This process can often prove informational for customers, who may not have realized they had that many private lines between San Francisco and Chicago, or thought they were T3 lines (45 megabits per second), not T1s (1.5 Mbps).

More frequently what customers discover is the widespread use of IP virtual private networks (IP VPNs), which create secure, virtual circuits between a desktop or remote location and the company remote access server, using the Internet as its WAN. Unlike an internal LAN or virtual LAN (VLAN), the Internet was designed as a best-effort network—no packet is more valuable than any other. All that means is that routers associated with VPNs need to be mindful of voice’s higher priority going forward.

The other common issue that arises with network assessments, according to Winslow, is that the WAN service provider isn’t living up to the terms of an SLA. Documentation like a ShoreTel Network Assessment can usually rectify that pretty quickly.

“By doing a network assessment ahead of time, you can identify problems and take corrective action before the installation,” Winslow says.

Quality Touches
The need for QoS isn’t unique to IP-based applications or the public Internet—it’s been a WAN mainstay for more than 10 years. In the last five years, Multiprotocol Label Switching (MPLS) has become the QoS mechanism of choice and is typically the way service providers like Global Crossing Ltd. enable traffic prioritization for their customers.

“We think MPLS is the best way to approach IP-based services—we support other IP based access methods, but for us it’s the best way for handling IP telephony,” says Anthony Cimorelli, a product marketing manager at Global Crossing. “QoS helps ensure that a premium service like voice doesn’t get disrupted by some massive file transfer going on in parallel, or that a company site that is growing doesn’t bump against any bottlenecks or service degradations,” Cimorelli adds.

Satellite object listings:
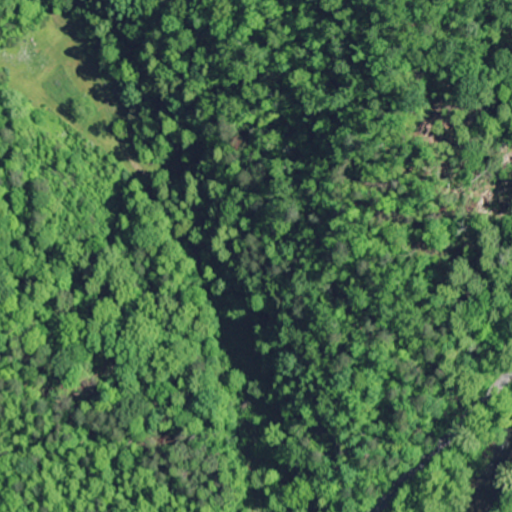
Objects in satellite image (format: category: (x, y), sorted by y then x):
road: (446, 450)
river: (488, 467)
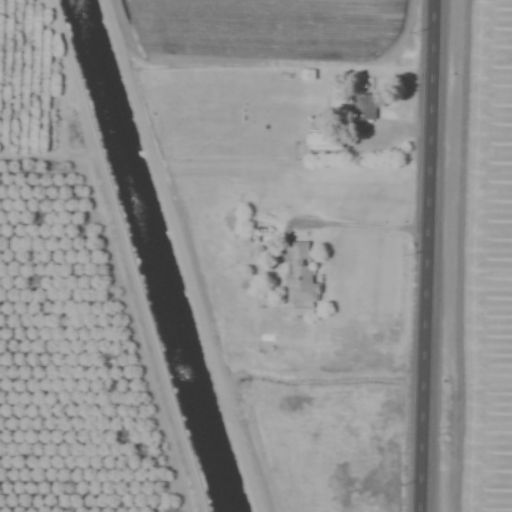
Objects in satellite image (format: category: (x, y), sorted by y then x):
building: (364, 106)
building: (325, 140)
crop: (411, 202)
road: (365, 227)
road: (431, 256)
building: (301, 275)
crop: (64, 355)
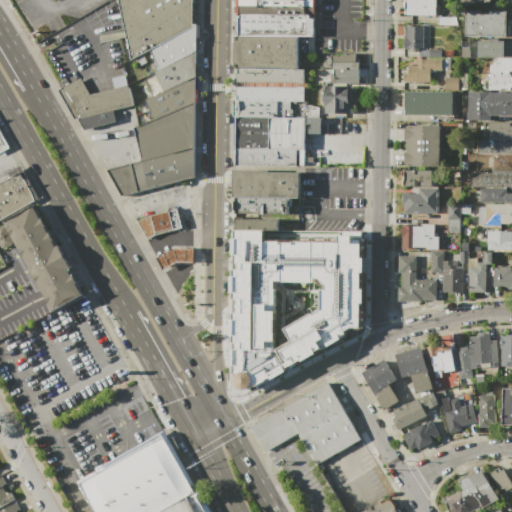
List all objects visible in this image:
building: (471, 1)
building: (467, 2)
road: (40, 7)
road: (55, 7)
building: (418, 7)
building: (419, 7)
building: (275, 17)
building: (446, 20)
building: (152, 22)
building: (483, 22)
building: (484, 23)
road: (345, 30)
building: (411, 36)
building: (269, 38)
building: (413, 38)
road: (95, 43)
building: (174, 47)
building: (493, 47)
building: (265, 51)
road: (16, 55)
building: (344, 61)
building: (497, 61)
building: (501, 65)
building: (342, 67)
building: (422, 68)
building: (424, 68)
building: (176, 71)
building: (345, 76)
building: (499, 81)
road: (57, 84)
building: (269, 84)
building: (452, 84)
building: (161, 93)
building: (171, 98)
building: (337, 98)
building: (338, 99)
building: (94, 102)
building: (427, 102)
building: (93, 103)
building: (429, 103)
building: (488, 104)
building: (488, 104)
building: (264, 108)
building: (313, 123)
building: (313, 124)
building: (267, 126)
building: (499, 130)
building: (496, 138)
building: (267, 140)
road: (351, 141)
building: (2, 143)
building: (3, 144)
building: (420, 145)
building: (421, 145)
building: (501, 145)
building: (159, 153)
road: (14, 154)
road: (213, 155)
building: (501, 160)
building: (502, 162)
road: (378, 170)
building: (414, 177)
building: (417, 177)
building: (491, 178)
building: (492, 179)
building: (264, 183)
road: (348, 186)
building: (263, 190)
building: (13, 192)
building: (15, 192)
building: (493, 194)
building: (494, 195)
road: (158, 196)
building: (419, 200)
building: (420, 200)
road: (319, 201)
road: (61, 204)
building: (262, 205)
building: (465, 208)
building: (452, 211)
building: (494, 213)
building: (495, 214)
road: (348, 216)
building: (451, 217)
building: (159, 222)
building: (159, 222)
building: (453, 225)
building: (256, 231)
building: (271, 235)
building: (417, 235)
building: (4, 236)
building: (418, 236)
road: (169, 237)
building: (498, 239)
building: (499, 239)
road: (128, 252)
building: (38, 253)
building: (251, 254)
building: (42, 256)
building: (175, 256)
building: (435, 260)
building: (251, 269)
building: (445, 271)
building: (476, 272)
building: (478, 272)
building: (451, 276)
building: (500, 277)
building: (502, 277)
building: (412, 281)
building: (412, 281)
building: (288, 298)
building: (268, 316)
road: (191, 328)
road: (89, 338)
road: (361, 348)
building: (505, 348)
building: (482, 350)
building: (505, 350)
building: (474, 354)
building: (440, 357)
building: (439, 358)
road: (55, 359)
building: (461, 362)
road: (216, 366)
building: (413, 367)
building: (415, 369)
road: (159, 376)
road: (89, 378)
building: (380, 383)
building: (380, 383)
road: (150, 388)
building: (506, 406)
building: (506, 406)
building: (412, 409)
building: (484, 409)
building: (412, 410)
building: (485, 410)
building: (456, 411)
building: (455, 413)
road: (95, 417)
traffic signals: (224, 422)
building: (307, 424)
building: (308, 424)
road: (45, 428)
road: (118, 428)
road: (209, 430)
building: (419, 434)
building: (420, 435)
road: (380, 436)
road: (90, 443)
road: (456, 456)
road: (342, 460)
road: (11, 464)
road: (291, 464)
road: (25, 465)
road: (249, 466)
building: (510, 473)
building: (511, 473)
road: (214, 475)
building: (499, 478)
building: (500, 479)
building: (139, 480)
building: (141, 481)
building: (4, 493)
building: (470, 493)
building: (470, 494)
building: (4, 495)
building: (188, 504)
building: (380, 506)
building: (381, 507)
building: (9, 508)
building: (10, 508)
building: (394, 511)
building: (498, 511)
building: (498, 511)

Activity 1:
Going by the text on network assessments and QoS, is each statement true? Answer yes or no for each, and quote the words of the text that decide it. (a) The Internet was designed to give voice packets priority over other packets. (b) MPLS has become the QoS mechanism of choice over the last five years. (c) A T1 line runs at 45 megabits per second.
Activity 2:
How would you sum up the text on network assessments and QoS in exactly two sentences?

Expected output 1:
(a) No: "the Internet was designed as a best-effort network—no packet is more valuable than any other."
(b) Yes: "In the last five years, Multiprotocol Label Switching (MPLS) has become the QoS mechanism of choice"
(c) No: "T3 lines (45 megabits per second), not T1s (1.5 Mbps)"

Expected output 2:
A network assessment can show customers what private lines and IP VPNs they actually use and whether their WAN provider is meeting its SLA, so problems can be corrected before installation. QoS has been a WAN mainstay for more than 10 years, and MPLS has become the preferred way for service providers such as Global Crossing to prioritize traffic so that voice is not disrupted.